= Telephony application server =

The term telephony application server refers to an entity in a telephone network that carries out functions that are not directly related to the routing of messages through the network.

Such functions can include in-network answering machines, 800 (freephone) numbers, automatic call forwarding, conference bridges and many other types of application. In integrated telephone networks, these are mostly implemented as functions in the telephone exchange, but in more open networks such as IP telephony networks based on the SIP protocol, these are often separate computers.

In contexts where it is obvious that one is talking about telephony, such as RFC 3057, one often just calls them "application servers"; this is also common in the context of SIP (for instance in RFC 4240), because proponents argue that SIP is applicable to a much wider range of applications than just telephony.

The application server provides call-termination or subscriber-independent applications. These include such capabilities as local number portability, free-call routing resolution, conference bridge services, and unified messaging. The PSTN versions of these applications are frequently known as 800 numbers in North America. The subscriber has to explicitly place a call to the application server.

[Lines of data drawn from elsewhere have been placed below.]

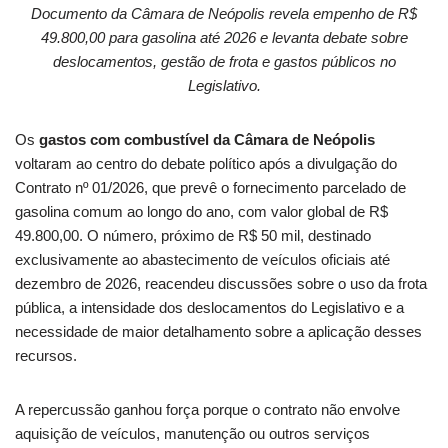
Documento da Câmara de Neópolis revela empenho de R$
49.800,00 para gasolina até 2026 e levanta debate sobre
deslocamentos, gestão de frota e gastos públicos no
Legislativo.
Os
gastos com combustível da Câmara de Neópolis
voltaram ao centro do debate político após a divulgação do
Contrato nº 01/2026, que prevê o fornecimento parcelado de
gasolina comum ao longo do ano, com valor global de R$
49.800,00. O número, próximo de R$ 50 mil, destinado
exclusivamente ao abastecimento de veículos oficiais até
dezembro de 2026, reacendeu discussões sobre o uso da frota
pública, a intensidade dos deslocamentos do Legislativo e a
necessidade de maior detalhamento sobre a aplicação desses
recursos.
A repercussão ganhou força porque o contrato não envolve
aquisição de veículos, manutenção ou outros serviços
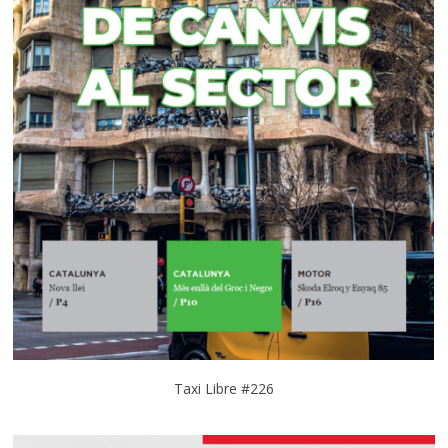
Taxi Libre #226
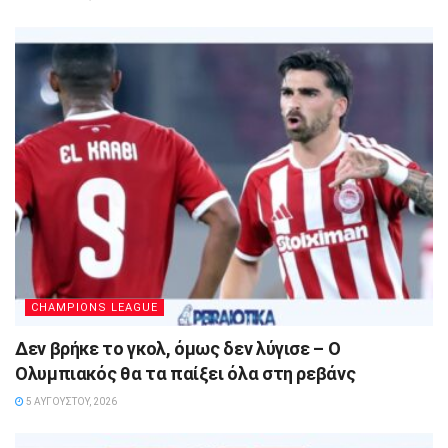
CHAMPIONS LEAGUE
Δεν βρήκε το γκολ, όμως δεν λύγισε – Ο
Ολυμπιακός θα τα παίξει όλα στη ρεβάνς
5 ΑΥΓΟΎΣΤΟΥ, 2026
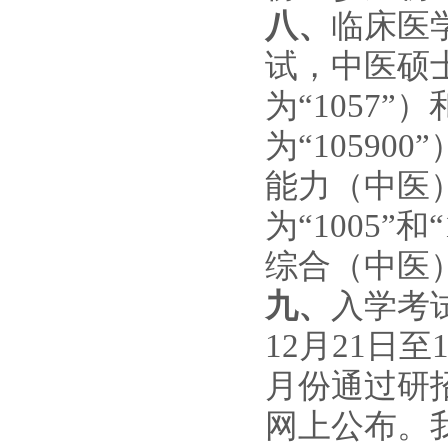
八、
临床医
试，中医硕
为
“1057”）
为
“105900”
能力（中医
为
“1005
综合（中医
九、
入学考
12月2
1
日
至
月份通过研
网上公布。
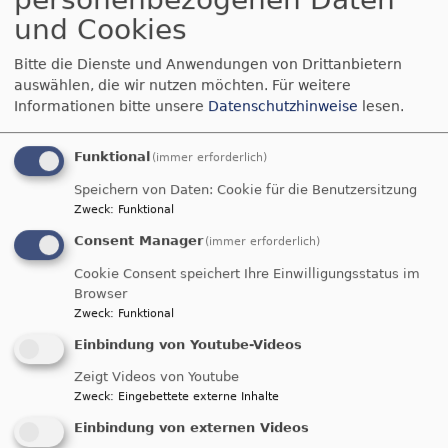
Die Arbeitsstelle kokon unterstützt das Projekt
und Cookies
Münchener Sicherheitskonferenz
verändern
, das sich für ein gesellschaftliches
Bitte die Dienste und Anwendungen von Drittanbietern
Umdenken weg von Sicherheitslogik hin zu
auswählen, die wir nutzen möchten.
Für weitere
Friedenslogik und für einen Wandel der MSC hin
Informationen bitte unsere
Datenschutzhinweise
lesen.
zu einer "Münchener Friedenskonferenz" einsetzt.
Funktional
(immer erforderlich)
Speichern von Daten: Cookie für die Benutzersitzung
Sie unterstützt auch den
Aufruf
zur Teilnahme an
Zweck
:
Funktional
der Friedensdemonstration des Aktionsbündnis
Consent Manager
(immer erforderlich)
gegen die NATO-Sicherheitskonferenz.
Cookie Consent speichert Ihre Einwilligungsstatus im
Browser
Friedenssynode der EKD
Zweck
:
Funktional
Einbindung von Youtube-Videos
Unter dem Titel
Zeigt Videos von Youtube
"Kirche auf dem Weg
Zweck
:
Eingebettete externe Inhalte
der Gerechtigkeit und
Einbindung von externen Videos
des Friedens" hat sich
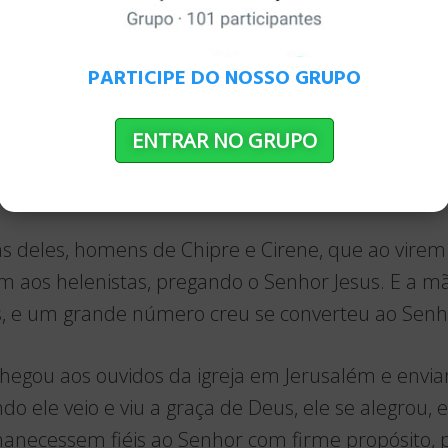
 Atos 11: 19-26 – Barnabé 
ioquia
PARTICIPE DO NOSSO GRUPO
ispersos por causa da perseguição que se desenc
ENTRAR NO GRUPO
m até a Fenícia e Chipre e Antioquia, falando a pa
us.
s deles, homens de Chipre e Cirene, que ao virem
 aos helenistas, pregando o Senhor Jesus. E a m
s, e um grande número creu se converteu ao Senh
 chegou aos ouvidos da igreja em Jerusalém e env
do ele veio e viu a graça de Deus, ele se alegrou, 
anecessem fiéis ao Senhor com firme propósito, p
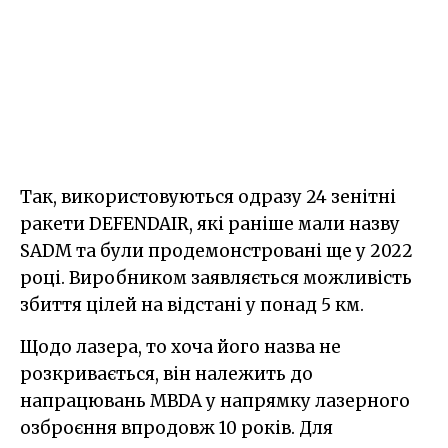
Так, використовуються одразу 24 зенітні
ракети DEFENDAIR, які раніше мали назву
SADM та були продемонстровані ще у 2022
році. Виробником заявляється можливість
збиття цілей на відстані у понад 5 км.
Щодо лазера, то хоча його назва не
розкривається, він належить до
напрацювань MBDA у напрямку лазерного
озброєння впродовж 10 років. Для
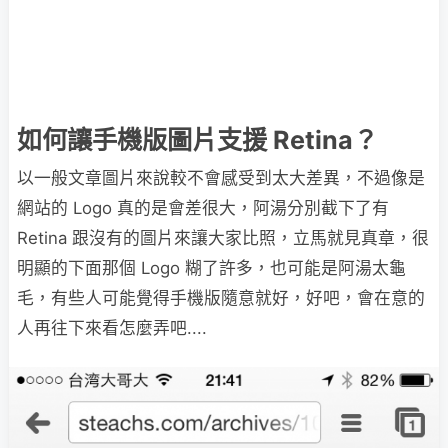
如何讓手機版圖片支援 Retina？
以一般文章圖片來說較不會感受到太大差異，不過像是
網站的 Logo 真的是會差很大，阿湯分別截下了有
Retina 跟沒有的圖片來讓大家比照，立馬就見真章，很
明顯的下面那個 Logo 糊了許多，也可能是阿湯太龜
毛，有些人可能覺得手機版隨意就好，好吧，會在意的
人再往下來看怎麼弄吧....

Application server applications are of two general types, those that are signaling only, and those that involve media manipulation. The former are often related to routing resolution—local number portability, free-call routing, and other services where the dialed number must be translated to a routable address. An example involving media manipulation would be conference bridge applications, something with which most business people are very familiar. The call steps include

- Each user calls in on a pre-published number.
- The dialed number is translated into an IP address and named the endpoint of the application server, and the call is routed there.
- The application server connects to the media server, instructing it to play a greeting and collect the conference number.
- The media server returns and conference number, and the application server instructs the media server to play a prompt to collect the authorization number.
- If the digits collected are correct, the application server tells the media server to move this call to a particular conference bridge.